═══ Exercise inputs
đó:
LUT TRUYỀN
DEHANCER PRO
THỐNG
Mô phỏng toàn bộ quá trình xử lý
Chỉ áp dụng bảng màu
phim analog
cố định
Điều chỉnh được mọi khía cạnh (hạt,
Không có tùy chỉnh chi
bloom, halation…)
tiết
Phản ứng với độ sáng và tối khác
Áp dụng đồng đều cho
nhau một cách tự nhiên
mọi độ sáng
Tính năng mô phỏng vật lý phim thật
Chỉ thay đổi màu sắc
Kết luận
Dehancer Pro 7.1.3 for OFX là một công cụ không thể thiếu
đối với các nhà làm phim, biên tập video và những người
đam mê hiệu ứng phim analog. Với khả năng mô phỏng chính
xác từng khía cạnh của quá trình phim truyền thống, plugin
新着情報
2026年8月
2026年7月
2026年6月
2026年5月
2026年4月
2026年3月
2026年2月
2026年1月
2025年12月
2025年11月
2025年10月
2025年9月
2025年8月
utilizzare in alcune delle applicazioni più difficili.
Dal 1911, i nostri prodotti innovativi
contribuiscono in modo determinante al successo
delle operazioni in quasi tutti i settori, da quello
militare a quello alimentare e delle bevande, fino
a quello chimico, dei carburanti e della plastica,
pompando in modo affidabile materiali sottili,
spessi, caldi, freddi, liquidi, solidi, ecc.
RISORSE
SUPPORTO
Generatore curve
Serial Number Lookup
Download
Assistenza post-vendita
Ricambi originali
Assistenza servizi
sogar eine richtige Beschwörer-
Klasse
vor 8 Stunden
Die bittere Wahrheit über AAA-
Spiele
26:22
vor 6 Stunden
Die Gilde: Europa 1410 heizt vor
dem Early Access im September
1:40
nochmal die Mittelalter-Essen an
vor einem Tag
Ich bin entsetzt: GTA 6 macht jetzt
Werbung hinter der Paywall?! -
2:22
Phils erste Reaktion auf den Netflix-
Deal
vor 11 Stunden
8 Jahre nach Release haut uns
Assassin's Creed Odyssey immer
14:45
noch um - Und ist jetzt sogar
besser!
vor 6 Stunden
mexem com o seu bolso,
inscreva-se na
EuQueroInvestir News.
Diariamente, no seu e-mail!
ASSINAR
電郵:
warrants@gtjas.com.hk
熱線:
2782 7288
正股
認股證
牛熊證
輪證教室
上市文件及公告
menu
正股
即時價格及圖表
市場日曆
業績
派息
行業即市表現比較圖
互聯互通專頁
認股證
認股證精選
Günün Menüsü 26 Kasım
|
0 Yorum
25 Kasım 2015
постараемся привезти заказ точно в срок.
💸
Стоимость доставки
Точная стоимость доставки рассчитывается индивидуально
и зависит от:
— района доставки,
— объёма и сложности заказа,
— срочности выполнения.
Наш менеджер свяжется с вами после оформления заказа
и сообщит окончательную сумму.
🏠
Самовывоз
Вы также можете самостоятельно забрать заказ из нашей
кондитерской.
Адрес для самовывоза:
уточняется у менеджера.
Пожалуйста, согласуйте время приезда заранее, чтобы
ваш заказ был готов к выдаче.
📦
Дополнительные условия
══════
The problem:
A full, exact copy of the entries is the required answer.

Task answer:
đó:
LUT TRUYỀN
DEHANCER PRO
THỐNG
Mô phỏng toàn bộ quá trình xử lý
Chỉ áp dụng bảng màu
phim analog
cố định
Điều chỉnh được mọi khía cạnh (hạt,
Không có tùy chỉnh chi
bloom, halation…)
tiết
Phản ứng với độ sáng và tối khác
Áp dụng đồng đều cho
nhau một cách tự nhiên
mọi độ sáng
Tính năng mô phỏng vật lý phim thật
Chỉ thay đổi màu sắc
Kết luận
Dehancer Pro 7.1.3 for OFX là một công cụ không thể thiếu
đối với các nhà làm phim, biên tập video và những người
đam mê hiệu ứng phim analog. Với khả năng mô phỏng chính
xác từng khía cạnh của quá trình phim truyền thống, plugin
新着情報
2026年8月
2026年7月
2026年6月
2026年5月
2026年4月
2026年3月
2026年2月
2026年1月
2025年12月
2025年11月
2025年10月
2025年9月
2025年8月
utilizzare in alcune delle applicazioni più difficili.
Dal 1911, i nostri prodotti innovativi
contribuiscono in modo determinante al successo
delle operazioni in quasi tutti i settori, da quello
militare a quello alimentare e delle bevande, fino
a quello chimico, dei carburanti e della plastica,
pompando in modo affidabile materiali sottili,
spessi, caldi, freddi, liquidi, solidi, ecc.
RISORSE
SUPPORTO
Generatore curve
Serial Number Lookup
Download
Assistenza post-vendita
Ricambi originali
Assistenza servizi
sogar eine richtige Beschwörer-
Klasse
vor 8 Stunden
Die bittere Wahrheit über AAA-
Spiele
26:22
vor 6 Stunden
Die Gilde: Europa 1410 heizt vor
dem Early Access im September
1:40
nochmal die Mittelalter-Essen an
vor einem Tag
Ich bin entsetzt: GTA 6 macht jetzt
Werbung hinter der Paywall?! -
2:22
Phils erste Reaktion auf den Netflix-
Deal
vor 11 Stunden
8 Jahre nach Release haut uns
Assassin's Creed Odyssey immer
14:45
noch um - Und ist jetzt sogar
besser!
vor 6 Stunden
mexem com o seu bolso,
inscreva-se na
EuQueroInvestir News.
Diariamente, no seu e-mail!
ASSINAR
電郵:
warrants@gtjas.com.hk
熱線:
2782 7288
正股
認股證
牛熊證
輪證教室
上市文件及公告
menu
正股
即時價格及圖表
市場日曆
業績
派息
行業即市表現比較圖
互聯互通專頁
認股證
認股證精選
Günün Menüsü 26 Kasım
|
0 Yorum
25 Kasım 2015
постараемся привезти заказ точно в срок.
💸
Стоимость доставки
Точная стоимость доставки рассчитывается индивидуально
и зависит от:
— района доставки,
— объёма и сложности заказа,
— срочности выполнения.
Наш менеджер свяжется с вами после оформления заказа
и сообщит окончательную сумму.
🏠
Самовывоз
Вы также можете самостоятельно забрать заказ из нашей
кондитерской.
Адрес для самовывоза:
уточняется у менеджера.
Пожалуйста, согласуйте время приезда заранее, чтобы
ваш заказ был готов к выдаче.
📦
Дополнительные условия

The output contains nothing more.